A recent study indicates that phenylpropanolamine may be superior to pseudoephedrine for increasing urethral closure pressure.8 If this therapy is unsuccessful, additional therapy with flavoxate or estrogens (in bitches only) is indicated. However, estrogens may cause unwanted side effects, such as swelling of the vulva and attractiveness to male dogs. Only short-acting estrogens, diethylstilbestrol, or conjugated estrogens are now used. The depot preparations used in the past are obsolete, in part because they may cause bone marrow depression.
For refractory cases, different surgical therapies are available, of which colposuspension,9 urethropexy,10 and the endoscopic injection of collagen11 are mainly used, with a success rate of 50% to 75%.
When to Consider Referral
• If the dog does not respond to combined medication, or the effect is insufficient
• If side effects such as diarrhea, vomiting, or nervousness occur
• If the dog has a disease that is a contraindication for α-adrenergic substances (renal insufficiency, hypertonia, cardiac arrhythmias, glaucoma)

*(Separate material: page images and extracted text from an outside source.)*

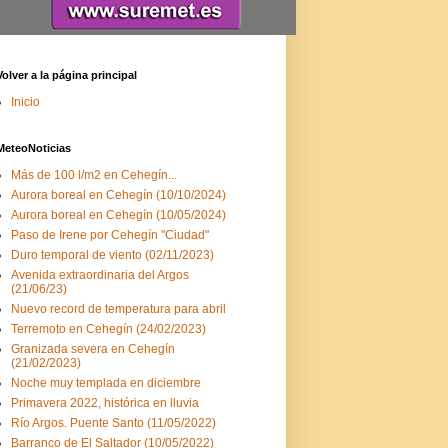
Volver a la página principal
Inicio
MeteoNoticias
Más de 100 l/m2 en Cehegín...
Aurora boreal en Cehegín (10/10/2024)
Aurora boreal en Cehegín (10/05/2024)
Paso de Irene por Cehegín "Ciudad"
Duro temporal de viento (02/11/2023)
Avenida extraordinaria del Argos
(21/06/23)
Nuevo record de temperatura para abril
Terremoto en Cehegín (24/02/2023)
Granizada severa en Cehegín
(21/02/2023)
Noche muy templada en diciembre
Primavera 2022, histórica en lluvia
Río Argos. Puente Santo (11/05/2022)
Barranco de El Saltador (10/05/2022)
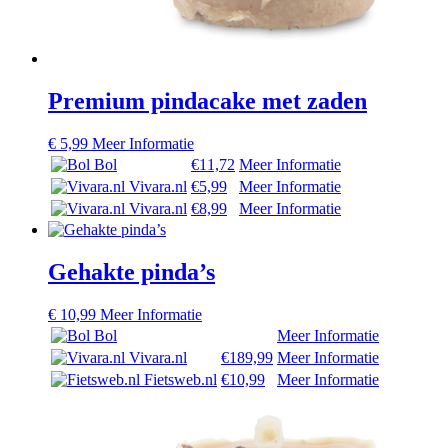
Premium pindacake met zaden
€
5,99
Meer Informatie
Bol
€11,72
Meer Informatie
Vivara.nl
€5,99
Meer Informatie
Vivara.nl
€8,99
Meer Informatie
Gehakte pinda’s
€
10,99
Meer Informatie
Bol
Meer Informatie
Vivara.nl
€189,99
Meer Informatie
Fietsweb.nl
€10,99
Meer Informatie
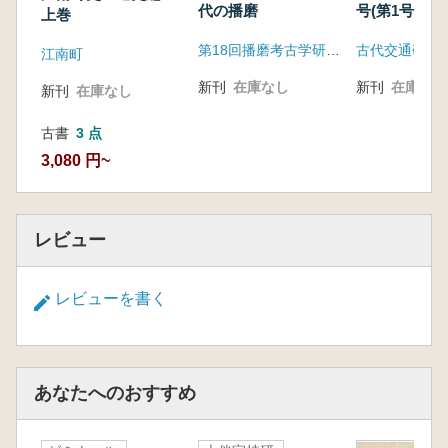
代の播磨
号(第1号)
上巻
第18回播磨考古学研究集会実行委員会
古代交通研究
江南町
新刊
在庫なし
新刊
在庫なし
新刊
在庫なし
古書
3 点
3,080 円~
レビュー
レビューを書く
あなたへのおすすめ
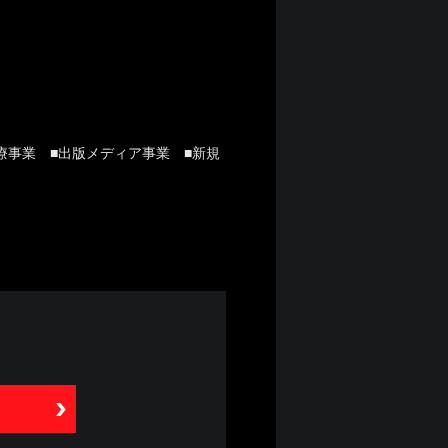
療事業 ■出版メディア事業 ■新規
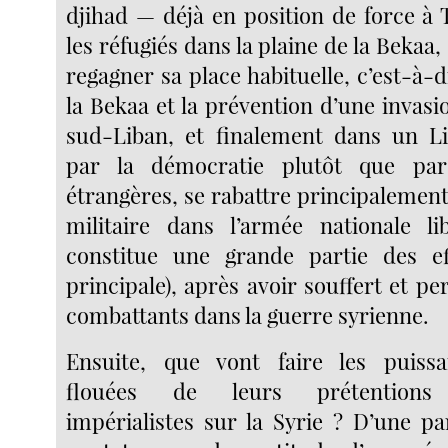
djihad — déjà en position de force à T
les réfugiés dans la plaine de la Bekaa,
regagner sa place habituelle, c’est-à-d
la Bekaa et la prévention d’une invasi
sud-Liban, et finalement dans un Li
par la démocratie plutôt que par
étrangères, se rabattre principalemen
militaire dans l’armée nationale li
constitue une grande partie des eff
principale), après avoir souffert et 
combattants dans la guerre syrienne.
Ensuite, que vont faire les puissa
flouées de leurs prétentions
impérialistes sur la Syrie ? D’une p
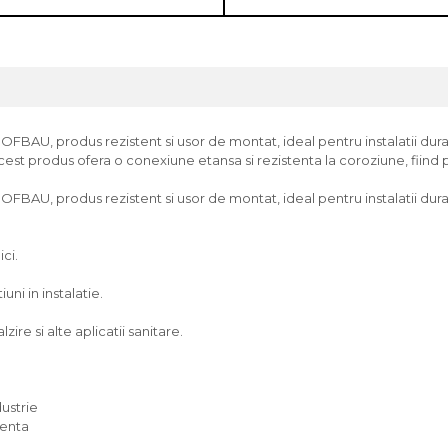
FBAU, produs rezistent si usor de montat, ideal pentru instalatii durabi
acest produs ofera o conexiune etansa si rezistenta la coroziune, fiind p
OFBAU, produs rezistent si usor de montat, ideal pentru instalatii dura
ici.
ni in instalatie.
zire si alte aplicatii sanitare.
dustrie
venta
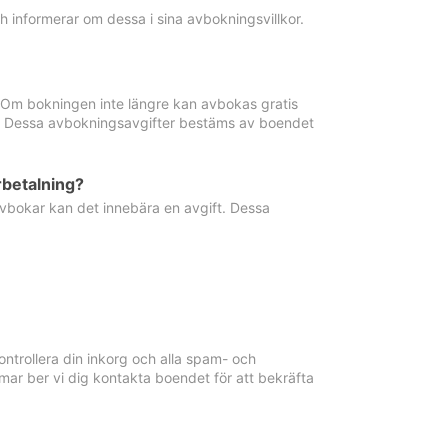
informerar om dessa i sina avbokningsvillkor.
. Om bokningen inte längre kan avbokas gratis
ma. Dessa avbokningsavgifter bestäms av boendet
rbetalning?
vbokar kan det innebära en avgift. Dessa
ntrollera din inkorg och alla spam- och
ar ber vi dig kontakta boendet för att bekräfta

• If regular administration of medication is not possible
When Referral Is Unnecessary
• If the dog has cystitis
• If the bitch or the male dog responds well to the therapy
• If no side effects occur
• If regular oral administration of the tablets is not a problem
The Referral Process
The referring veterinarian should provide a thorough history and the results of hematologic tests, biochemistry analysis, and urinalysis. The result of the bacteriologic analysis of the urine should be negative, and the urine sample should have been collected no more than 1 week previously. The referred patient should have an empty stomach.

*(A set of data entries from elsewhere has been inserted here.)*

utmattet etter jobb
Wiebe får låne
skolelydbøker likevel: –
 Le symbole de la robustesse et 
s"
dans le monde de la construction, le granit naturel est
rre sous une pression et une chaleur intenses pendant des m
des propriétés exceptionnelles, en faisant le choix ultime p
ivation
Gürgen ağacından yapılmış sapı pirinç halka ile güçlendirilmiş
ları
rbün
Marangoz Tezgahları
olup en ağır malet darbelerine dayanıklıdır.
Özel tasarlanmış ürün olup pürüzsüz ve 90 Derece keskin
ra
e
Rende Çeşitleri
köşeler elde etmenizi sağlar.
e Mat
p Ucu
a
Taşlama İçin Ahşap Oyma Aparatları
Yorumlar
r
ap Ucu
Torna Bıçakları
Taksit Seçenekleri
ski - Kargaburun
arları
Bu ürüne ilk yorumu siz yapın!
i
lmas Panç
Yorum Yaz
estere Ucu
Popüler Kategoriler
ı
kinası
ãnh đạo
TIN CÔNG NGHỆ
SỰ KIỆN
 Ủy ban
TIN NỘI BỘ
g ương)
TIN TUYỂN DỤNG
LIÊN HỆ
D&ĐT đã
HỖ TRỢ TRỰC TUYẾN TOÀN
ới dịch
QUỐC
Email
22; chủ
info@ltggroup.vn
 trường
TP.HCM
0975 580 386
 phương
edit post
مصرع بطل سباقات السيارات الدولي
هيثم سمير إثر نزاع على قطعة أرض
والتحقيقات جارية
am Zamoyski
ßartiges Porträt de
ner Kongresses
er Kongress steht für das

Collagen is injected under general anesthesia. In bitches in which the cystoscope can be introduced via the urethra, the whole procedure takes about 20 minutes. Three collagen deposits are injected in a circular manner beneath the mucosa of the urethra, approximately 1.5 cm caudal to the bladder neck. The amount of collagen required depends on the bulking effect because the procedure is considered complete when the urethral lumen is closed by the collagen deposits (Figure 1).

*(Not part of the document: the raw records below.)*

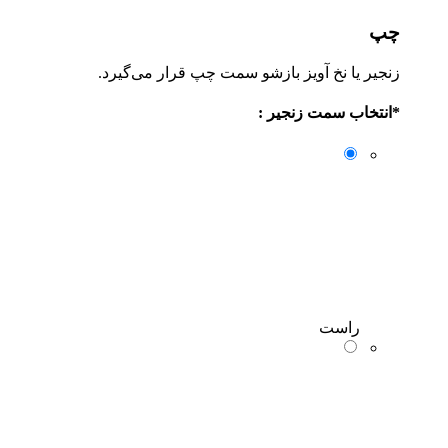
چپ
زنجیر یا نخ آویز بازشو سمت چپ قرار می‌گیرد.
*
انتخاب سمت زنجیر :
راست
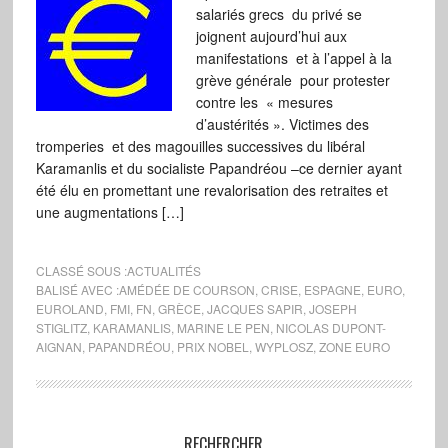
salariés grecs du privé se
joignent aujourd’hui aux
manifestations et à l’appel à la
grève générale pour protester
contre les « mesures
d’austérités ». Victimes des
tromperies et des magouilles successives du libéral
Karamanlis et du socialiste Papandréou –ce dernier ayant
été élu en promettant une revalorisation des retraites et
une augmentations […]
CLASSÉ SOUS :
ACTUALITÉS
BALISÉ AVEC :
AMÉDÉE DE COURSON
,
CRISE
,
ESPAGNE
,
EURO
,
EUROLAND
,
FMI
,
FN
,
GRÈCE
,
JACQUES SAPIR
,
JOSEPH
STIGLITZ
,
KARAMANLIS
,
MARINE LE PEN
,
NICOLAS DUPONT-
AIGNAN
,
PAPANDRÉOU
,
PRIX NOBEL
,
WYPLOSZ
,
ZONE EURO
RECHERCHER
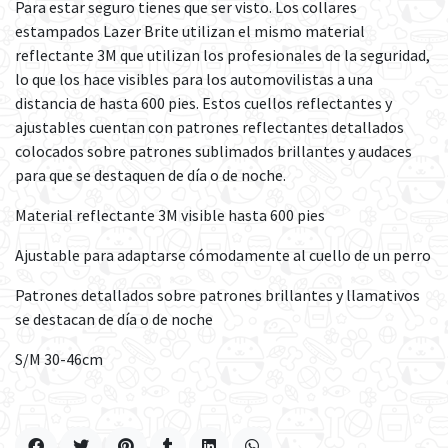
Para estar seguro tienes que ser visto. Los collares
estampados Lazer Brite utilizan el mismo material
reflectante 3M que utilizan los profesionales de la seguridad,
lo que los hace visibles para los automovilistas a una
distancia de hasta 600 pies. Estos cuellos reflectantes y
ajustables cuentan con patrones reflectantes detallados
colocados sobre patrones sublimados brillantes y audaces
para que se destaquen de día o de noche.
Material reflectante 3M visible hasta 600 pies
Ajustable para adaptarse cómodamente al cuello de un perro
Patrones detallados sobre patrones brillantes y llamativos
se destacan de día o de noche
S/M 30-46cm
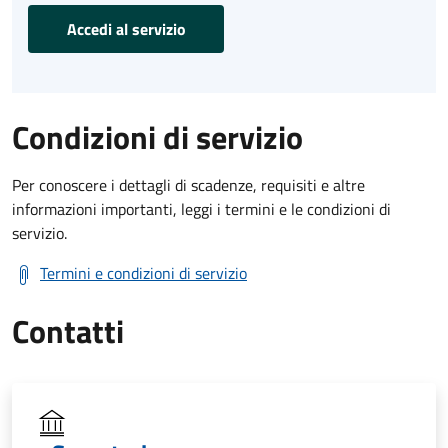
Accedi al servizio
Condizioni di servizio
Per conoscere i dettagli di scadenze, requisiti e altre
informazioni importanti, leggi i termini e le condizioni di
servizio.
Termini e condizioni di servizio
Contatti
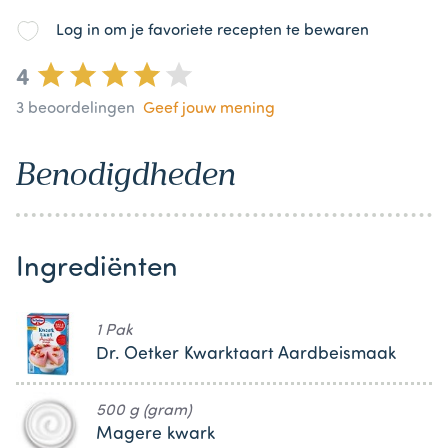
Log in om je favoriete recepten te bewaren
4
3
beoordelingen
Geef jouw mening
Benodigdheden
Ingrediënten
1 Pak
Dr. Oetker Kwarktaart Aardbeismaak
500 g (gram)
Magere kwark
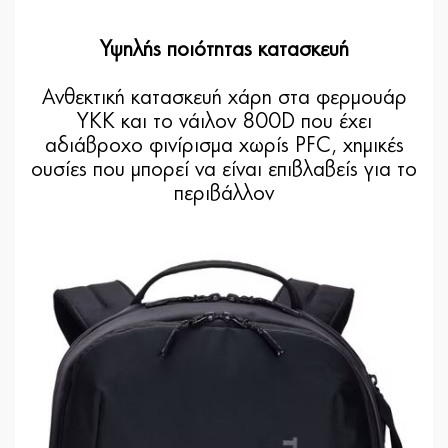
Υψηλής ποιότητας κατασκευή
Ανθεκτική κατασκευή χάρη στα φερμουάρ
YKK και το νάιλον 800D που έχει
αδιάβροχο φινίρισμα χωρίς PFC, χημικές
ουσίες που μπορεί να είναι επιβλαβείς για το
περιβάλλον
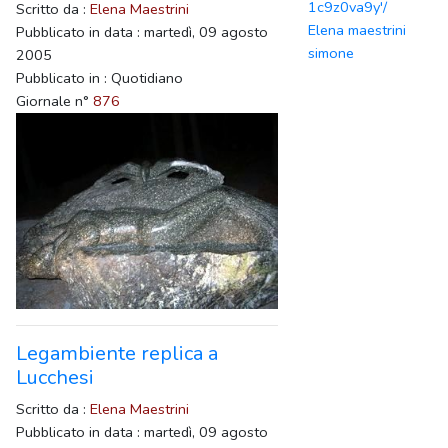
1c9z0va9y'/
Scritto da :
Elena Maestrini
Elena maestrini
Pubblicato in data : martedì, 09 agosto
simone
2005
Pubblicato in : Quotidiano
Giornale n°
876
Legambiente replica a
Lucchesi
Scritto da :
Elena Maestrini
Pubblicato in data : martedì, 09 agosto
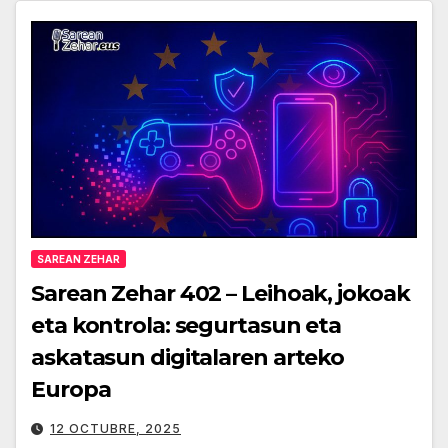
SAREAN ZEHAR
Sarean Zehar 402 – Leihoak, jokoak
eta kontrola: segurtasun eta
askatasun digitalaren arteko
Europa
12 OCTUBRE, 2025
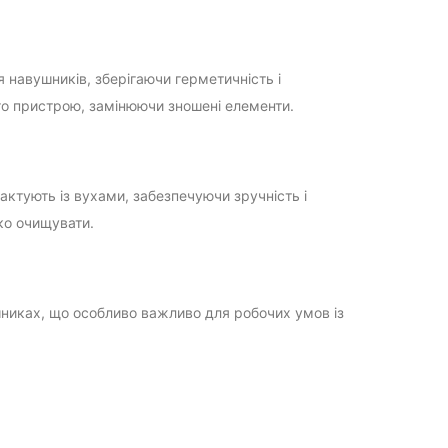
 навушників, зберігаючи герметичність і
 пристрою, замінюючи зношені елементи.
ктують із вухами, забезпечуючи зручність і
гко очищувати.
шниках, що особливо важливо для робочих умов із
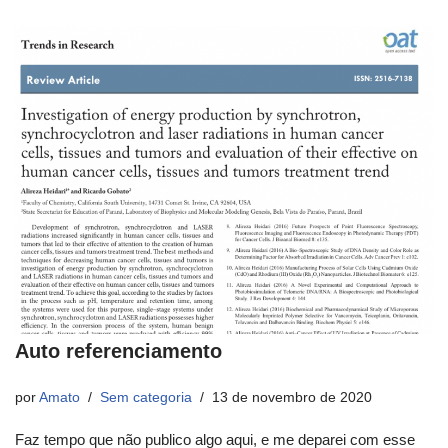
Auto referenciamento
por
Amato
Sem categoria
13 de novembro de 2020
Faz tempo que não publico algo aqui, e me deparei com esse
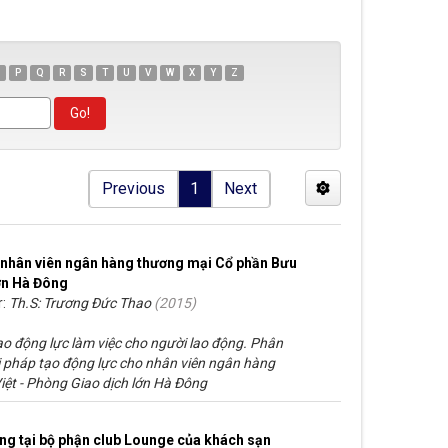
P
Q
R
S
T
U
V
W
X
Y
Z
Previous
1
Next
o nhân viên ngân hàng thương mại Cổ phần Bưu
lớn Hà Đông
r:
Th.S: Trương Đức Thao
(
2015
)
tạo động lực làm việc cho người lao động. Phân
ải pháp tạo động lực cho nhân viên ngân hàng
iệt - Phòng Giao dịch lớn Hà Đông
ng tại bộ phận club Lounge của khách sạn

Collagen may also be injected into males with good results. The procedure takes longer because it requires both laparotomy and cystotomy. Since the continence zone of the male urethra is mainly the pars prostatica, the collagen is injected at the level of the vas deferens openings. The injection of foreign material at this position increases the risk for prostatitis; as a result, sexually intact dogs with USMI should be castrated 3 weeks before the procedure.
Experience has shown that in the first 12 months after the injection, the initial result may deteriorate. When incontinence recurs, the clinician should first rule out cystitis. If the patient does not have cystitis, then the collagen injection can be repeated or medical therapy can begin. It is often possible for incontinence to improve with conservative therapy, even if there had been no or an unsatisfactory response before the collagen injection.